Problems to solve ▸
a) In the contempt-of-court excerpt, which County officials have publicly stated that the Court's order applies within the limits of all Horry County municipalities?
b) List every filing that the City incorporates by reference in the contempt-of-court excerpt.
c) Write a continuation of the contempt-of-court excerpt that starts after its final sentence.

Text provided ▸
####################
A. The County Is in Open Constructive Contempt of Court.

As explained more completely in the City’s June 26, 2019 Motion for Rule to Show

Cause Why Defendant Should Not Be Held in Contempt of Court, the accompanying

memorandum of law and exhibits filed the same day, and the City’s July 1, 2019 supplemental

supporting memorandum and exhibits, all of which the City incorporates by reference as if fully

set forth herein, the County’s temerity knows no bounds and it is openly—if not proudly—

defying this Court’s order. Members of County Council and the County’s Treasurer have all

stated publicly—and quite correctly—that this Court’s order applies within the limits of all

Horry County municipalities. Exhibit A, Collection of News Articles re: Court’s Order.

Yet the County still will not cease and heed the views of its own elected officials.
####################
Provided information ▸
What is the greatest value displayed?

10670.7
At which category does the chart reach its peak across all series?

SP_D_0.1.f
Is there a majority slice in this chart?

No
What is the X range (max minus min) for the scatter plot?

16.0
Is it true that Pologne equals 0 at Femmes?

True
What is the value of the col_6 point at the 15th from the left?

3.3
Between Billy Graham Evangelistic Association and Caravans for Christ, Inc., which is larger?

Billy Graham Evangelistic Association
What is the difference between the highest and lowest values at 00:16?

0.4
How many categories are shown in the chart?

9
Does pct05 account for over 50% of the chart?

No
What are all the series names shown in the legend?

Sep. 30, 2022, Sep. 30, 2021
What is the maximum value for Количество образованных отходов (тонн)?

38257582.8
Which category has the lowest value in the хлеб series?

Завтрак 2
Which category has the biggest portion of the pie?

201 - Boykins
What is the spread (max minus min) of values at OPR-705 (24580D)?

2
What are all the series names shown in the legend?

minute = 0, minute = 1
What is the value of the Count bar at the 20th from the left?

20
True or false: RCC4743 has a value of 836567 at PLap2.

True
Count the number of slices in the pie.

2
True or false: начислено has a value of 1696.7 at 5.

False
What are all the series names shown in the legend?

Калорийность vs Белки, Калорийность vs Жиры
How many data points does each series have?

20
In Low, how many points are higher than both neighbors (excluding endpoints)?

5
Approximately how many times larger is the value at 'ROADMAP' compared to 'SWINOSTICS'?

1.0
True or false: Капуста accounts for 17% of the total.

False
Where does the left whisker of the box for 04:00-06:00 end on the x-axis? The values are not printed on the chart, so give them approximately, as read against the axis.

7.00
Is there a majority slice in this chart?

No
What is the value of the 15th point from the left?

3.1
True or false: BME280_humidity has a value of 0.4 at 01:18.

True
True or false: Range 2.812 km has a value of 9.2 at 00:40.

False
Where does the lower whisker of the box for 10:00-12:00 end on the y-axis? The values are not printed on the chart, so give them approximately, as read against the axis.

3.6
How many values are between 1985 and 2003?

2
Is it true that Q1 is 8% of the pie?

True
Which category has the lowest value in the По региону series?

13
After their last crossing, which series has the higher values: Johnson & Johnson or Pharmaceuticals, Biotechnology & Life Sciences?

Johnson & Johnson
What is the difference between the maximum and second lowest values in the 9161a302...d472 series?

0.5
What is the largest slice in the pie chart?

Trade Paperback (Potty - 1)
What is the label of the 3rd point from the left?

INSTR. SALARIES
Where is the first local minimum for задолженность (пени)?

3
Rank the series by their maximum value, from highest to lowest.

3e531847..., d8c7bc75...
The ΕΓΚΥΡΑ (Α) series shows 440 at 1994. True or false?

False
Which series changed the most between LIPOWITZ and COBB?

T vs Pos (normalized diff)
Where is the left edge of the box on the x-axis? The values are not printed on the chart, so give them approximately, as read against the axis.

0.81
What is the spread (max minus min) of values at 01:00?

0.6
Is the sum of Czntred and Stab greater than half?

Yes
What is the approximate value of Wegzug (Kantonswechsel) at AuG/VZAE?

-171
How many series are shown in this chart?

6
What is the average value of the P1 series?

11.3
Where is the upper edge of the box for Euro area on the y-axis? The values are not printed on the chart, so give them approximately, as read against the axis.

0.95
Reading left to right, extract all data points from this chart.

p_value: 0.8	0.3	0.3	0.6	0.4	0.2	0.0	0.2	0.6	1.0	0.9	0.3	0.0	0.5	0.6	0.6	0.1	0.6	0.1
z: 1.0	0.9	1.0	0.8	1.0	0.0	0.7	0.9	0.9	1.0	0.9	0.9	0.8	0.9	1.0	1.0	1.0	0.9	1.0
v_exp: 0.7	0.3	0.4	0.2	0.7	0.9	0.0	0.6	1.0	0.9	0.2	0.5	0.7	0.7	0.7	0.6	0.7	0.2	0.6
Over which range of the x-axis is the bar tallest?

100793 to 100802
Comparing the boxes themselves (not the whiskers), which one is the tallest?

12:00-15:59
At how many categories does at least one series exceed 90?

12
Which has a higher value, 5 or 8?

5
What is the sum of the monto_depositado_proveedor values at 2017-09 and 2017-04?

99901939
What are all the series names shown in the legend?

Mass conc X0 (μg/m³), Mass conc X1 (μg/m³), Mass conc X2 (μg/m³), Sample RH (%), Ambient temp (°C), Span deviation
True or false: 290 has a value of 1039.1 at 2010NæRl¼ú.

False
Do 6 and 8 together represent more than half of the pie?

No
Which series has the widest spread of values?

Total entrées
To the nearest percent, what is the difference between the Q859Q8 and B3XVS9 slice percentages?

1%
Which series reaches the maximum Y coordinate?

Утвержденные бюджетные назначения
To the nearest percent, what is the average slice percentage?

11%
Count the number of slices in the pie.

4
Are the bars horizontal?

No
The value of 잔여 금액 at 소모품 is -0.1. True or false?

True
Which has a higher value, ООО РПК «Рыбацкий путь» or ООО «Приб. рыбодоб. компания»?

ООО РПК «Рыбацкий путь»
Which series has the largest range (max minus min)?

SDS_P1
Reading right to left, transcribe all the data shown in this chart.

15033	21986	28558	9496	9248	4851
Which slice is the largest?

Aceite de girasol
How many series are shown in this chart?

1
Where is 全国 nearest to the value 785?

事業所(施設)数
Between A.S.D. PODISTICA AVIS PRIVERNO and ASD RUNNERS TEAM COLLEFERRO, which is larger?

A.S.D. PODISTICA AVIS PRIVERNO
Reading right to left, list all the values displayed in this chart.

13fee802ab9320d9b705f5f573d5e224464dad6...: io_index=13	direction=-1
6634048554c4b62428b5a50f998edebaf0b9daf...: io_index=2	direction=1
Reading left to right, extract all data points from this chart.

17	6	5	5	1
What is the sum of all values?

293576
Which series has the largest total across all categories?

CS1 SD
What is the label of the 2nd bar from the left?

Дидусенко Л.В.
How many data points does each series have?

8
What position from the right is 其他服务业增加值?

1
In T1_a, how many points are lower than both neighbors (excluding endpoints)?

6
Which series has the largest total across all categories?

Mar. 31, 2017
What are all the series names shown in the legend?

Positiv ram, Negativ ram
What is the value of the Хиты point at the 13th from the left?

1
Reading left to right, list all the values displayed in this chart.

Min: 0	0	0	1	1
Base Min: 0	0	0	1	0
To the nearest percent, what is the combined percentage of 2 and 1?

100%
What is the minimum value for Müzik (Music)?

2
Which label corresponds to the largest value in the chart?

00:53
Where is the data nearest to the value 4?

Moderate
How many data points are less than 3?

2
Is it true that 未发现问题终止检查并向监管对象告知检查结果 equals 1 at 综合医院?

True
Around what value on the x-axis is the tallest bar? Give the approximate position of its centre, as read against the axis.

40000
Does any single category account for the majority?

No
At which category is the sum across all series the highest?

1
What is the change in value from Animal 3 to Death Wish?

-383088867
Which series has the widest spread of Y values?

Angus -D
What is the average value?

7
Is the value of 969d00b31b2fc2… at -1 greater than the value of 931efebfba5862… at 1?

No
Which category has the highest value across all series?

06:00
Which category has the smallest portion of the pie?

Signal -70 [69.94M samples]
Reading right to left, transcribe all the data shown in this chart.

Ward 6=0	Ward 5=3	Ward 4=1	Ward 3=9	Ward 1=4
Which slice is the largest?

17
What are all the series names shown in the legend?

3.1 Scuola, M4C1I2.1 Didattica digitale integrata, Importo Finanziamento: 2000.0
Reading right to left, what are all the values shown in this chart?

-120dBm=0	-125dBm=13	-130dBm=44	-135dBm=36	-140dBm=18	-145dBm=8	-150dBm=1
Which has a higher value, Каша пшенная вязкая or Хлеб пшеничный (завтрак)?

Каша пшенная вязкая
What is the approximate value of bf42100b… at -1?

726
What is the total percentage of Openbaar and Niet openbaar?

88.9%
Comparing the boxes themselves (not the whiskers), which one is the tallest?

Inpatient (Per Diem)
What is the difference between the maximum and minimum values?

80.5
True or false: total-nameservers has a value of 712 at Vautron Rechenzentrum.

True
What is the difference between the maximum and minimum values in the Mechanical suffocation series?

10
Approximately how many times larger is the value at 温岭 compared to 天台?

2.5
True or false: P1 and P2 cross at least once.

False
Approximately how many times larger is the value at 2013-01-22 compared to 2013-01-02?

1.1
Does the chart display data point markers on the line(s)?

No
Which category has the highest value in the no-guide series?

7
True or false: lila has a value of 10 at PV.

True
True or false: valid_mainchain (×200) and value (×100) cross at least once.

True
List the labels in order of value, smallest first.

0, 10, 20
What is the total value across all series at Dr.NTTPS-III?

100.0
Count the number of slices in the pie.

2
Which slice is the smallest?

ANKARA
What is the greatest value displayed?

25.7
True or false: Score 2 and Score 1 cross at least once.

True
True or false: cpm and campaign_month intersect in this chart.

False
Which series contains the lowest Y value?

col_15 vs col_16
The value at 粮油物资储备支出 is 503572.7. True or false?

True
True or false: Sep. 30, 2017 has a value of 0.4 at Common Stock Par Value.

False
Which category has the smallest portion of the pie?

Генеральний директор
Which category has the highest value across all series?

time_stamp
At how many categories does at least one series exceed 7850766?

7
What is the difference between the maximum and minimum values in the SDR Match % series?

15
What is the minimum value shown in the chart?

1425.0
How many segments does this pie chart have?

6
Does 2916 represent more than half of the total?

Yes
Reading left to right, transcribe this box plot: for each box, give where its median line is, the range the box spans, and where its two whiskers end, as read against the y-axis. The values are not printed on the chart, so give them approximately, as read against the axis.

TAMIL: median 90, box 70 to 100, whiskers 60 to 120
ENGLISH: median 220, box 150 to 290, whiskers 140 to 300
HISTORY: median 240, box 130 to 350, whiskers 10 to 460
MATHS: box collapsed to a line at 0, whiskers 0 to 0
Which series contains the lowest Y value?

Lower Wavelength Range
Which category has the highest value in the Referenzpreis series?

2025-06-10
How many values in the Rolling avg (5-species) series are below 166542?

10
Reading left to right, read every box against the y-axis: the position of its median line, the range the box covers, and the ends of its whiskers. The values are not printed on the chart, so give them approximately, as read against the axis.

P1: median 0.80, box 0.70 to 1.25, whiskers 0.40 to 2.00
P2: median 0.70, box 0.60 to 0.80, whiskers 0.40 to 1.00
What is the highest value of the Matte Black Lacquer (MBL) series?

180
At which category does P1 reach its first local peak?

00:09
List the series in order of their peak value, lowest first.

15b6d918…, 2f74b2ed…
####################
List of answers ▸
a) Members of County Council and the County's Treasurer.

b)
- The City's June 26, 2019 Motion for Rule to Show Cause Why Defendant Should Not Be Held in Contempt of Court
- The accompanying memorandum of law
- The exhibits filed the same day
- The City's July 1, 2019 supplemental supporting memorandum
- The exhibits filed with that supplemental memorandum

c)
Counsel for the County in this action have advanced an opinion that the County can keep

collecting the Hospitality Fee within these other municipalities because “no City other than MB

are parties to the lawsuit” and revealed that the County’s actions in reality are driven by its

amazing belief that complying with the order would “probably create legal issues detrimental to

the County.” Exhibit B, Email of Henrietta Golding, June 30, 2019, addressed to, among other,

municipal officials employed by two members of the proposed class. The County Attorney has

stated his acceptance of this opinion and in so doing confirmed that the County’s refusal to abide

by the injunction issued is nothing more than a litigation tactic:

Council received strong advice from our litigation attorney . . . who is working
with a team of attorneys . . . not to suspend collection from within municipalities
other than Myrtle Beach or else we would be jeopardizing our overall defense in
the litigation. As I indicated, Council had no good alternatives to choose from.
We, basically, are in damage control mode. . . . But it seems the only alternative
[the City] ha[s] given us is to fight with everything we have in Court.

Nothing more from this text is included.